(Stored items)
==============================
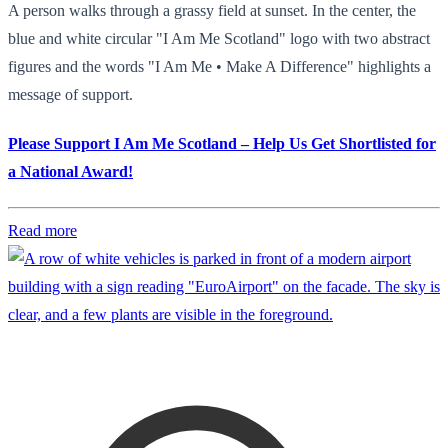
A person walks through a grassy field at sunset. In the center, the
blue and white circular "I Am Me Scotland" logo with two abstract
figures and the words "I Am Me • Make A Difference" highlights a
message of support.
Please Support I Am Me Scotland – Help Us Get Shortlisted for
a National Award!
Read more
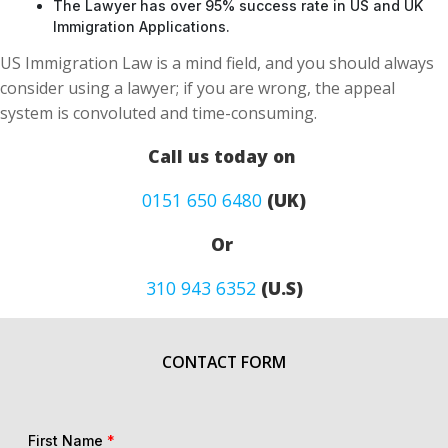
The Lawyer has over 95% success rate in US and UK
Immigration Applications.
US Immigration Law is a mind field, and you should always
consider using a lawyer; if you are wrong, the appeal
system is convoluted and time-consuming.
Call us today on
0151 650 6480
(UK)
Or
310 943 6352
(U.S)
CONTACT FORM
First Name
*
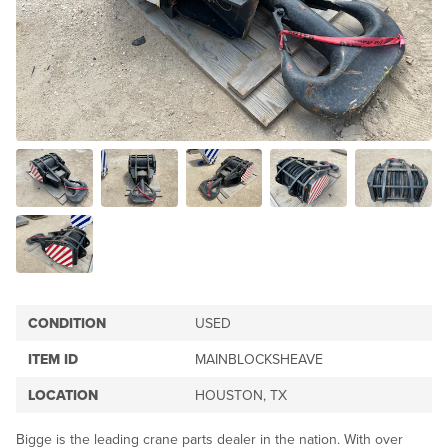
CONDITION
USED
ITEM ID
MAINBLOCKSHEAVE
LOCATION
HOUSTON, TX
Bigge is the leading crane parts dealer in the nation. With over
==============================
* EXERCISE DESCRIPTION: Every line from the line containing "system is convoluted and time-consuming." through the last line above is to be printed exactly. Pictures are not copied.

* RESULT:
system is convoluted and time-consuming.
Call us today on
0151 650 6480
(UK)
Or
310 943 6352
(U.S)
CONTACT FORM
First Name
*
CONDITION
USED
ITEM ID
MAINBLOCKSHEAVE
LOCATION
HOUSTON, TX
Bigge is the leading crane parts dealer in the nation. With over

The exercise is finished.